--- SUPPLIED MATERIAL Enclosed Below ---

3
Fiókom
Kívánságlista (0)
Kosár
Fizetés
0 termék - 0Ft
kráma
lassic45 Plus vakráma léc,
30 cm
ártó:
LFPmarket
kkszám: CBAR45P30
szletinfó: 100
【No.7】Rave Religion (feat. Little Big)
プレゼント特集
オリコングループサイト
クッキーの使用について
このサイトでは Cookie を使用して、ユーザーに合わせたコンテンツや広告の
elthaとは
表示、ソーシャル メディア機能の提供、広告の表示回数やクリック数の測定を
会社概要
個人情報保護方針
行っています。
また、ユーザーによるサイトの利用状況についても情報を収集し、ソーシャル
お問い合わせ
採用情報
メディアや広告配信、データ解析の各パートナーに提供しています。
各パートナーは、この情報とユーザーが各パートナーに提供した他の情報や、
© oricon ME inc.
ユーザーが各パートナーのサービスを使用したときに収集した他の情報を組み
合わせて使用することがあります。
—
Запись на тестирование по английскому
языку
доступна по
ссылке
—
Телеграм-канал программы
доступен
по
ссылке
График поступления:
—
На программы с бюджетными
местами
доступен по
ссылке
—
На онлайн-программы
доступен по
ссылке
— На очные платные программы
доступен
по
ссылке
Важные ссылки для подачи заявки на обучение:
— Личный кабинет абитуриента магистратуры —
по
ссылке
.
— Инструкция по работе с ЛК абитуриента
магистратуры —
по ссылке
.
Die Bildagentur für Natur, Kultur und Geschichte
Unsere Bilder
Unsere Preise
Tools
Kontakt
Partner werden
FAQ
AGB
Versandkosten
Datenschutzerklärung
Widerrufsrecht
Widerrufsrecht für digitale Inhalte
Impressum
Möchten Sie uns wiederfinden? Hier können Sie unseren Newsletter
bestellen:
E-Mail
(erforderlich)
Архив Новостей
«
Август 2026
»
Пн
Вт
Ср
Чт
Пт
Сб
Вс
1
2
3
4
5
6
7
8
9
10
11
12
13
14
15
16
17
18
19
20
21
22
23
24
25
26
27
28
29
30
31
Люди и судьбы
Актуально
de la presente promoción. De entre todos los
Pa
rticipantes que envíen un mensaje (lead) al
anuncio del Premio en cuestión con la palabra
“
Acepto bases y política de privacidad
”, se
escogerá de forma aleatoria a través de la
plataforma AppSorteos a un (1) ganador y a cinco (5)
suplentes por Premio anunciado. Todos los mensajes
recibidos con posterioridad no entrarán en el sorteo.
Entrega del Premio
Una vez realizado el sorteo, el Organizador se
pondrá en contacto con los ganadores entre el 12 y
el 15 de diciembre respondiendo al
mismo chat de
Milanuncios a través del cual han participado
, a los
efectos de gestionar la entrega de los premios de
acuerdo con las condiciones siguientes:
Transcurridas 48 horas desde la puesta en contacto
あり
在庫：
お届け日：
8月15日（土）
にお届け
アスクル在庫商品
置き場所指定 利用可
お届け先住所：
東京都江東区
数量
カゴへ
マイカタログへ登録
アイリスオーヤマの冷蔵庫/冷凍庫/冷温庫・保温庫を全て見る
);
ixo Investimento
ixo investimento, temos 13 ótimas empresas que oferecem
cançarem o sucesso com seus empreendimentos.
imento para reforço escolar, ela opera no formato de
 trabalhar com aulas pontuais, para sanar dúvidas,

--- End of Enclosed SUPPLIED MATERIAL ---

→ INSTRUCTION
Give every record again, exactly as it appears.

→ SOLUTION FOR THIS EXERCISE
3
Fiókom
Kívánságlista (0)
Kosár
Fizetés
0 termék - 0Ft
kráma
lassic45 Plus vakráma léc,
30 cm
ártó:
LFPmarket
kkszám: CBAR45P30
szletinfó: 100
【No.7】Rave Religion (feat. Little Big)
プレゼント特集
オリコングループサイト
クッキーの使用について
このサイトでは Cookie を使用して、ユーザーに合わせたコンテンツや広告の
elthaとは
表示、ソーシャル メディア機能の提供、広告の表示回数やクリック数の測定を
会社概要
個人情報保護方針
行っています。
また、ユーザーによるサイトの利用状況についても情報を収集し、ソーシャル
お問い合わせ
採用情報
メディアや広告配信、データ解析の各パートナーに提供しています。
各パートナーは、この情報とユーザーが各パートナーに提供した他の情報や、
© oricon ME inc.
ユーザーが各パートナーのサービスを使用したときに収集した他の情報を組み
合わせて使用することがあります。
—
Запись на тестирование по английскому
языку
доступна по
ссылке
—
Телеграм-канал программы
доступен
по
ссылке
График поступления:
—
На программы с бюджетными
местами
доступен по
ссылке
—
На онлайн-программы
доступен по
ссылке
— На очные платные программы
доступен
по
ссылке
Важные ссылки для подачи заявки на обучение:
— Личный кабинет абитуриента магистратуры —
по
ссылке
.
— Инструкция по работе с ЛК абитуриента
магистратуры —
по ссылке
.
Die Bildagentur für Natur, Kultur und Geschichte
Unsere Bilder
Unsere Preise
Tools
Kontakt
Partner werden
FAQ
AGB
Versandkosten
Datenschutzerklärung
Widerrufsrecht
Widerrufsrecht für digitale Inhalte
Impressum
Möchten Sie uns wiederfinden? Hier können Sie unseren Newsletter
bestellen:
E-Mail
(erforderlich)
Архив Новостей
«
Август 2026
»
Пн
Вт
Ср
Чт
Пт
Сб
Вс
1
2
3
4
5
6
7
8
9
10
11
12
13
14
15
16
17
18
19
20
21
22
23
24
25
26
27
28
29
30
31
Люди и судьбы
Актуально
de la presente promoción. De entre todos los
Pa
rticipantes que envíen un mensaje (lead) al
anuncio del Premio en cuestión con la palabra
“
Acepto bases y política de privacidad
”, se
escogerá de forma aleatoria a través de la
plataforma AppSorteos a un (1) ganador y a cinco (5)
suplentes por Premio anunciado. Todos los mensajes
recibidos con posterioridad no entrarán en el sorteo.
Entrega del Premio
Una vez realizado el sorteo, el Organizador se
pondrá en contacto con los ganadores entre el 12 y
el 15 de diciembre respondiendo al
mismo chat de
Milanuncios a través del cual han participado
, a los
efectos de gestionar la entrega de los premios de
acuerdo con las condiciones siguientes:
Transcurridas 48 horas desde la puesta en contacto
あり
在庫：
お届け日：
8月15日（土）
にお届け
アスクル在庫商品
置き場所指定 利用可
お届け先住所：
東京都江東区
数量
カゴへ
マイカタログへ登録
アイリスオーヤマの冷蔵庫/冷凍庫/冷温庫・保温庫を全て見る
);
ixo Investimento
ixo investimento, temos 13 ótimas empresas que oferecem
cançarem o sucesso com seus empreendimentos.
imento para reforço escolar, ela opera no formato de
 trabalhar com aulas pontuais, para sanar dúvidas,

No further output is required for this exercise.